### Stored items
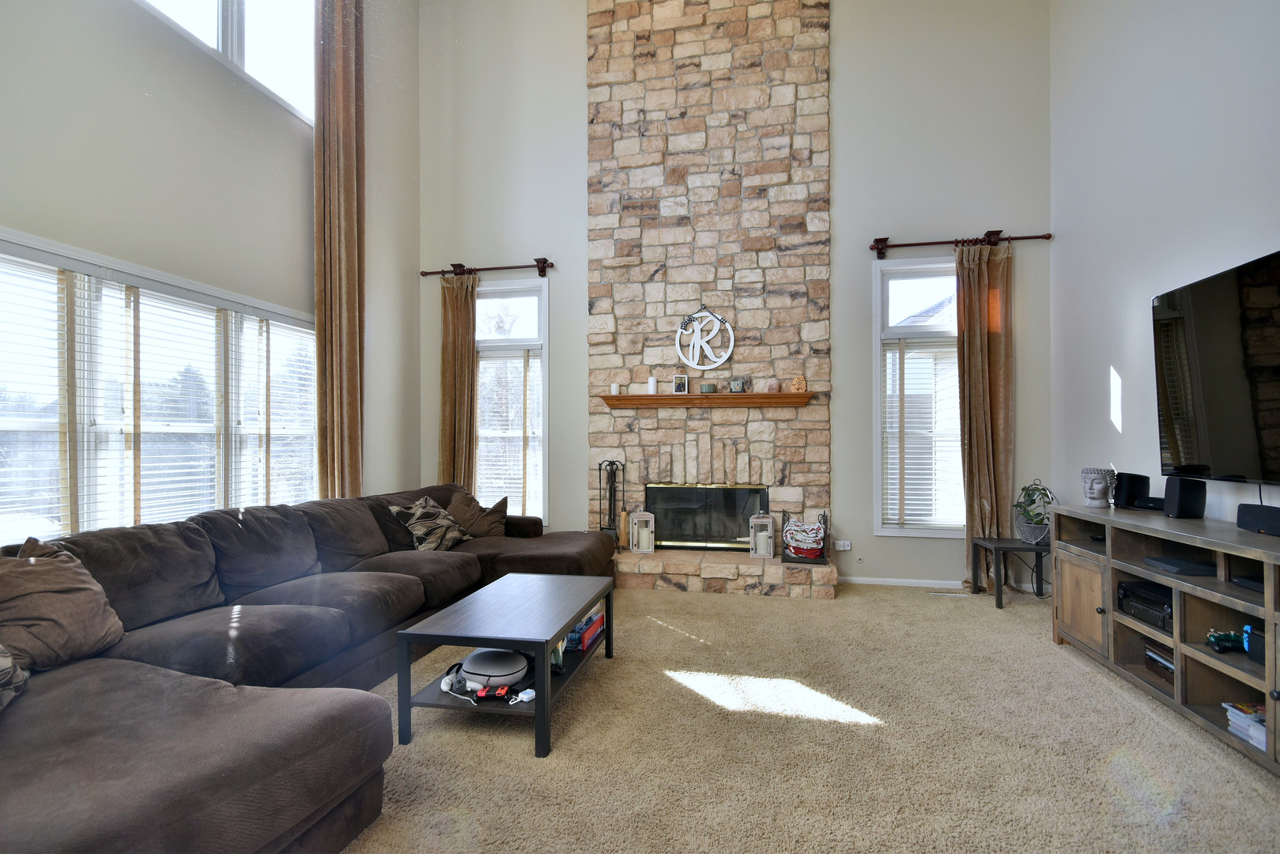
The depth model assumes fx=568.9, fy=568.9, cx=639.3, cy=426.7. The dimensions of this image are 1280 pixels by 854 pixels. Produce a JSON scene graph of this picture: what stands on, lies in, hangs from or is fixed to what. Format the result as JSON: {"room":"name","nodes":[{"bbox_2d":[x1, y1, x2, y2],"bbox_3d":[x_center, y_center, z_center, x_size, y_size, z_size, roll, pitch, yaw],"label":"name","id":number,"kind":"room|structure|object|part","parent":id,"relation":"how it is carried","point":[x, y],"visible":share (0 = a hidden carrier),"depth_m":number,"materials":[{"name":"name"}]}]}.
{"room":"living room","nodes":[
{"label":"living room","id":0,"kind":"room"},
{"bbox_2d":[0,0,417,539],"bbox_3d":[-2.812,-1.557,2.114,0.188,5.653,6.569,0,0,11],"label":"left wall","id":1,"kind":"structure","parent":0,"point":[382,232],"depth_m":3.32,"materials":[{"name":"grey paint"}]},
{"bbox_2d":[0,227,316,547],"bbox_3d":[-2.606,-0.043,3.125,0.162,1.553,2.422,0,0,11],"label":"window","id":2,"kind":"structure","parent":1,"relation":"in","point":[76,265],"depth_m":2.90,"materials":[{"name":"white glass"}]},
{"bbox_2d":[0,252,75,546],"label":"window blind","id":3,"kind":"object","parent":2,"relation":"attached to","point":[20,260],"visible":0.92,"depth_m":2.54,"materials":[{"name":"white plastic"}]},
{"bbox_2d":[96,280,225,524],"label":"window blind","id":4,"kind":"object","parent":2,"relation":"attached to","point":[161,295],"visible":0.8,"depth_m":3.12,"materials":[{"name":"white plastic"}]},
{"bbox_2d":[237,313,318,507],"bbox_3d":[-2.438,-0.022,3.920,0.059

### EXERCISE
The pictures in the data should be omitted, and every remaining line set down exactly.

### OUTPUT FOR THIS TASK
The depth model assumes fx=568.9, fy=568.9, cx=639.3, cy=426.7. The dimensions of this image are 1280 pixels by 854 pixels. Produce a JSON scene graph of this picture: what stands on, lies in, hangs from or is fixed to what. Format the result as JSON: {"room":"name","nodes":[{"bbox_2d":[x1, y1, x2, y2],"bbox_3d":[x_center, y_center, z_center, x_size, y_size, z_size, roll, pitch, yaw],"label":"name","id":number,"kind":"room|structure|object|part","parent":id,"relation":"how it is carried","point":[x, y],"visible":share (0 = a hidden carrier),"depth_m":number,"materials":[{"name":"name"}]}]}.
{"room":"living room","nodes":[
{"label":"living room","id":0,"kind":"room"},
{"bbox_2d":[0,0,417,539],"bbox_3d":[-2.812,-1.557,2.114,0.188,5.653,6.569,0,0,11],"label":"left wall","id":1,"kind":"structure","parent":0,"point":[382,232],"depth_m":3.32,"materials":[{"name":"grey paint"}]},
{"bbox_2d":[0,227,316,547],"bbox_3d":[-2.606,-0.043,3.125,0.162,1.553,2.422,0,0,11],"label":"window","id":2,"kind":"structure","parent":1,"relation":"in","point":[76,265],"depth_m":2.90,"materials":[{"name":"white glass"}]},
{"bbox_2d":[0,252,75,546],"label":"window blind","id":3,"kind":"object","parent":2,"relation":"attached to","point":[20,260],"visible":0.92,"depth_m":2.54,"materials":[{"name":"white plastic"}]},
{"bbox_2d":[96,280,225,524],"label":"window blind","id":4,"kind":"object","parent":2,"relation":"attached to","point":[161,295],"visible":0.8,"depth_m":3.12,"materials":[{"name":"white plastic"}]},
{"bbox_2d":[237,313,318,507],"bbox_3d":[-2.438,-0.022,3.920,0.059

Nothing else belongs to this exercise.